The valley at the centre of the Kashmir insurgency
The recent disappearance of two men in Pakistani-administered Kashmir has once again raised questions over Pakistan's role in the murky militant war in Kashmir.
They had once worked as guides, who are used by militants needing their local and navigational expertise to traverse the treacherous mountain passes that separate Indian-administered Kashmir from Pakistani-administered Kashmir.
Relatives of the missing men say they were "picked up" by a couple of Pakistani intelligence officials on the morning of 25 May from their houses in Falakan - a village in the Neelum valley region - and coerced into once again working as guides.
The story is a familiar one for most Kashmiris living near the 720km (447 miles) Line of Control (LoC) - the de facto boundary that divides the disputed Kashmir region between India and Pakistan.
But this is the first time the locals have been willing to speak publicly about it.
Relatives of the men and other residents of Falakan village blocked the main road between Athmuqam and Muzaffarabad on Thursday.
The protest took place because the administration failed to provide them with any information about the missing guides by the promised date of 10 June.
The local assistant commissioner and senior police officers negotiated with the protesters, who gave them another week to investigate the matter.
The protesters have threatened further demonstrations if either the men or their bodies are not handed over to the relatives.
"Two men of the agency [the name used by local people to describe Pakistan's ISI intelligence services] came to our house on 25 May and asked my husband, Mohammad Iqbal, to accompany them," Zulfan Bibi, a mother of five, told the BBC Urdu service.

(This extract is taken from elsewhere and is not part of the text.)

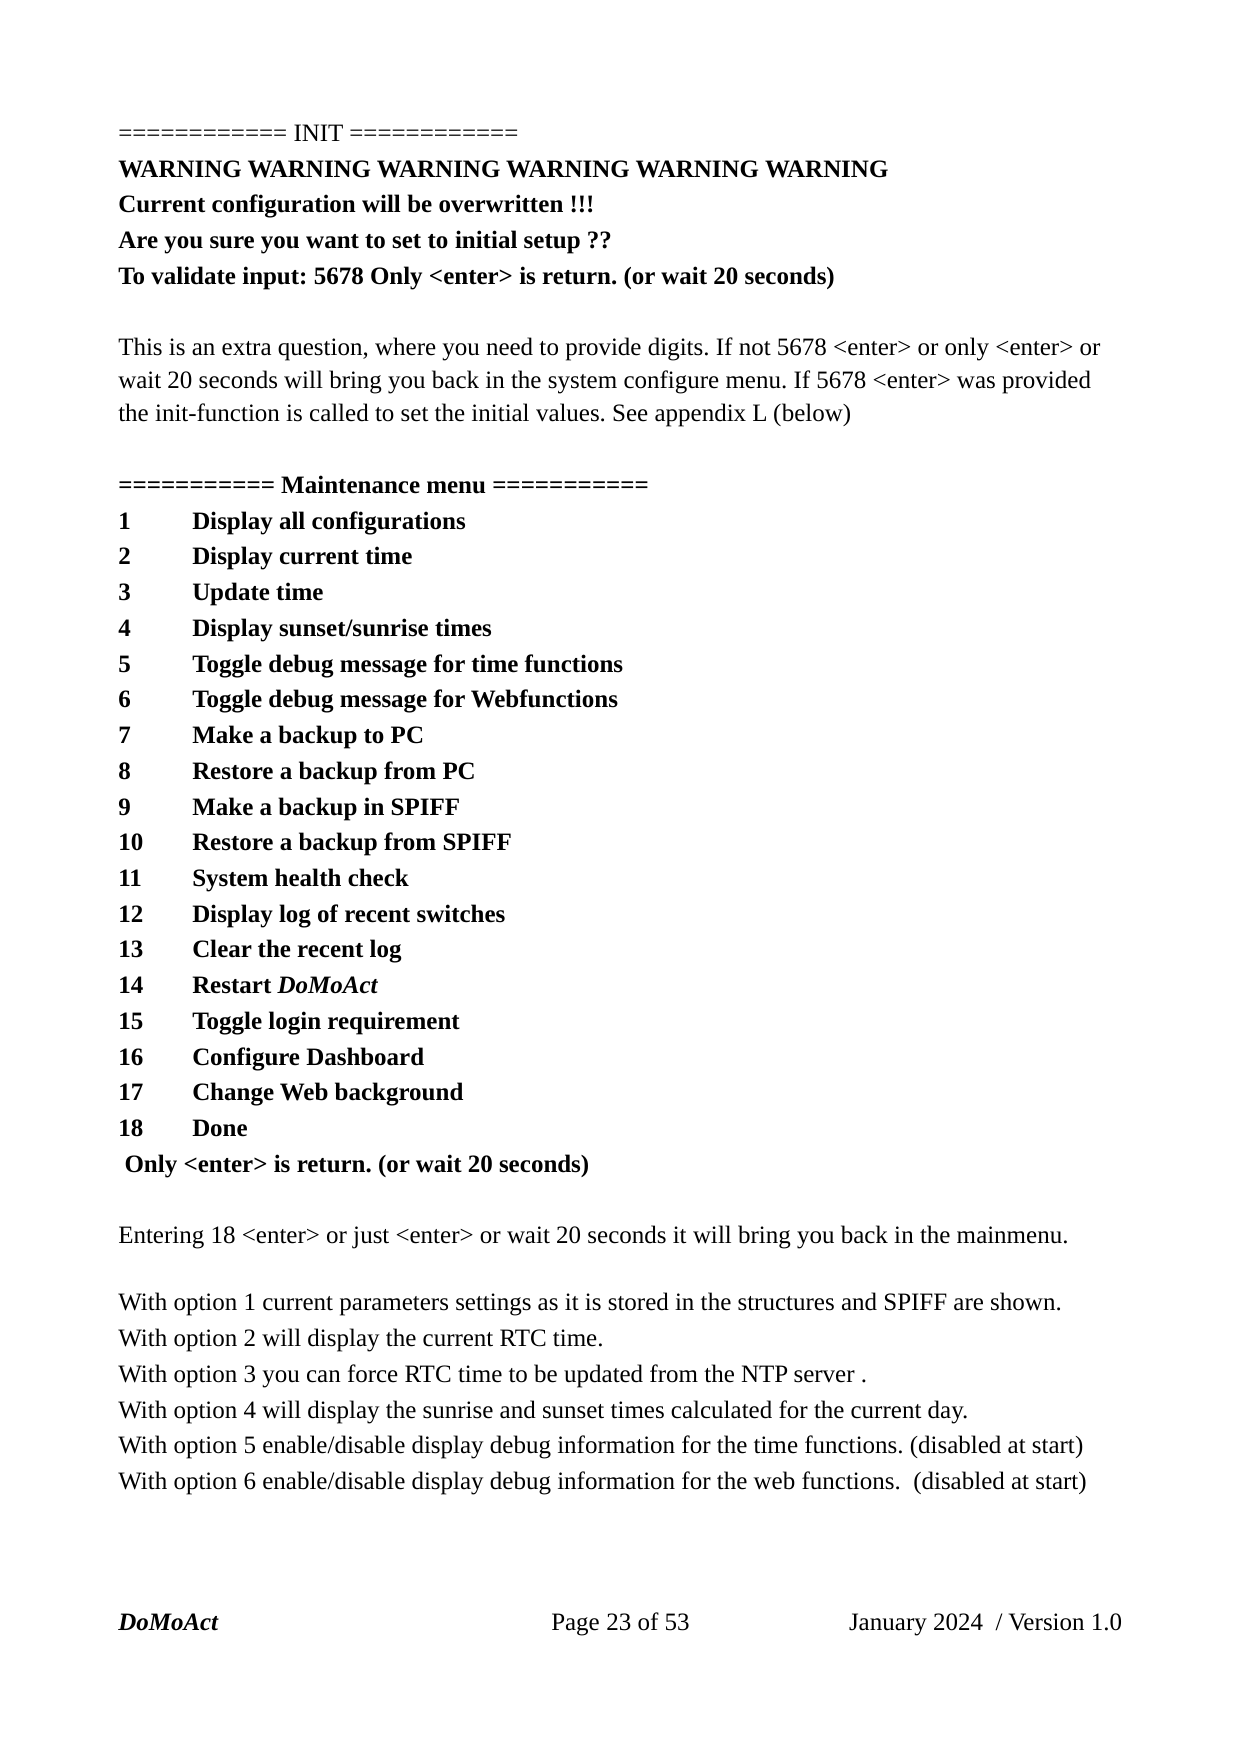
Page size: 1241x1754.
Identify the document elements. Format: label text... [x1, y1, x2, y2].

"My husband told them he was getting old and his eyesight had weakened and so it was difficult for him to walk the mountain trails he used to cover in the past. But they threatened us with consequences if he did not go," she said.

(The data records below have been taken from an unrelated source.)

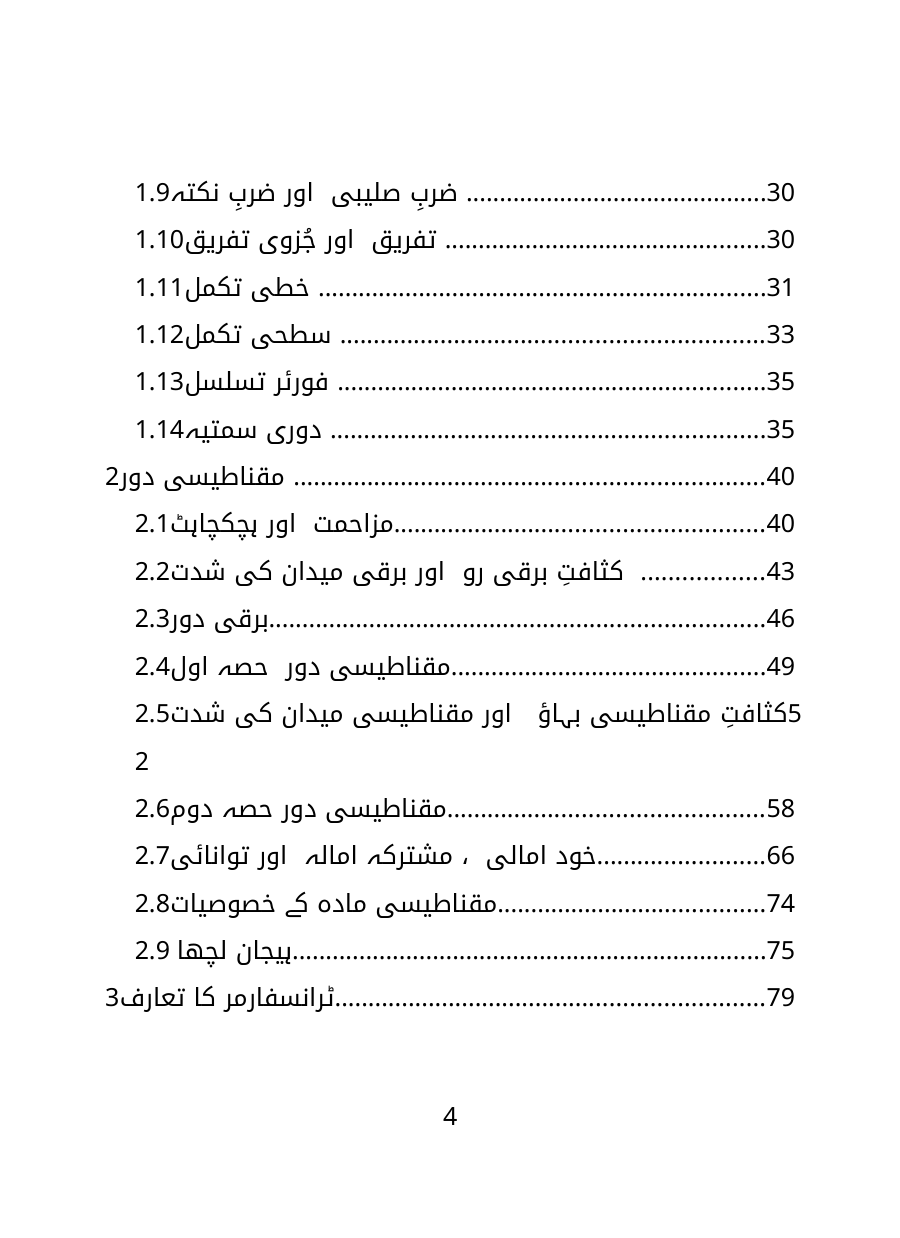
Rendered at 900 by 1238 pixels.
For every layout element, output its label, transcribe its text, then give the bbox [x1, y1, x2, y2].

text 2.6مقناطیسی دور حصہ دوم 58 [134, 785, 795, 833]
text 2.3برقی دور 46 [134, 596, 795, 643]
text 3ٹرانسفارمر کا تعارف 79 [105, 975, 795, 1022]
text 1.14دوری سمتیہ 35 [134, 406, 795, 453]
text 1.12سطحی تکمل 33 [134, 311, 795, 359]
text 2مقناطیسی دور 40 [105, 453, 795, 501]
text 1.10تفریق اور جُزوی تفریق 30 [134, 216, 795, 264]
text 2.4مقناطیسی دور حصہ اول 49 [134, 643, 795, 690]
text 2.1مزاحمت اور ہچکچاہٹ 40 [134, 501, 795, 548]
text 2.2کثافتِ برقی رو اور برقی میدان کی شدت 43 [134, 548, 795, 596]
text 2.5کثافتِ مقناطیسی بہاؤ اور مقناطیسی میدان کی شدت 52 [134, 690, 795, 785]
text 1.9ضربِ صلیبی اور ضربِ نکتہ 30 [134, 169, 795, 216]
text 2.9 ہیجان لچھا 75 [134, 927, 795, 975]
text 2.7خود امالی ، مشترکہ امالہ اور توانائی 66 [134, 833, 795, 880]
text 1.13فورئر تسلسل 35 [134, 359, 795, 406]
text 1.11خطی تکمل 31 [134, 264, 795, 311]
text 2.8مقناطیسی مادہ کے خصوصیات 74 [134, 880, 795, 927]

"Later in the evening, those officials came back to inform me that my husband went across the LoC and has since made no contact with them."
Another woman, Taslim Bibi, whose husband Mohammad Salim was taken away by the same officials, tells a similar story.
"They wanted him to lead mujahideen [militants] to the other [Indian] side," she says.
Their story came to light on 2 June when the people of Falakan village blocked traffic on the road that connects Athmuqam, the administrative centre of Neelum valley, with the regional capital Muzaffarabad.
They were protesting over the refusal of local intelligence officials and the administration to inform them about the status of the two men.
An embarrassed local administration ordered a police inquiry, but residents believe the police have no leverage over the security agencies operating in the area.
The question is, why would the Pakistani intelligence officials "abduct" these men?
Two reasons come to mind.
One, the men received advance fees for leading a group of militants into the Indian part of Kashmir and then became reluctant to fulfil their promise.
Second, like most guides and porters, they switched to other professions when Pakistan put tabs on militant activity in 2004, and were therefore not willing to get back into the game.
Pakistani intelligence services are widely believed to have organised and regulated the infiltration of Islamist militants into Indian-administered Kashmir since 1988-89.
That year, the Soviet pullout from Afghanistan left a surplus of trained militant manpower which they could divert to Kashmir, analysts say.
Since most of these militants were non-Kashmiri, their handlers needed local people with the knowledge of the terrain to work as guides.
During 1990s, tens of thousands of villagers from the LoC region were earning a living by working as guides and porters for the "agency" during the May-September timeframe used by militants to launch their attacks.
Every time the Indians suspected a forthcoming incursion, they would start shelling the Pakistani positions and militants' camps - both invariably located in or close to villages on the Pakistani side.
Neelum valley was the worst hit.
The entire 200km (124 miles) stretch of the Neelum River gorge that runs in an east-west direction is exposed to Indians who command heights along the left bank of the river.
Along with Bagh region and Lipa valley to its south, Neelum valley is also the most suitable launching point for militants, as it offers plenty of cover in terms of forests, deep ravines and high altitude passes that are difficult to traverse.
In the 1990s, the Neelum valley was subjected to devastating Indian fire that completely destroyed its roads, health and education infrastructure.
For more than a decade, it remained under virtual siege. Bunkers became an essential part of civilian life.
The situation eased in November 2003, when Pakistan and India called a ceasefire across the LoC and started peace talks.
The ceasefire still holds, but since 2008 there have been reports of renewed militant activity along some sections of the LoC.
The first independent confirmation of this came in May 2009 when 12 people died in an avalanche in the desolate Bimla mountain range of Neelum valley, close to the LoC.
Official sources have since confirmed the victims were members of a militant team trying to cross the boundary.
In June 2009, the BBC Urdu service published excerpts from a secret police report confirming that militants had started setting up bases close to the LoC in Pakistani-administered Kashmir.
These developments are making the people of Neelum valley nervous.
In August 2008, hundreds of people twice hit the streets in Athmuqam town to protest against renewed militant activity in the area, saying they feared the Indians may resume shelling of their villages and homes.
The protests of 2 and 10 June are the latest reminder that Pakistani officials may not have abandoned the militant option just yet.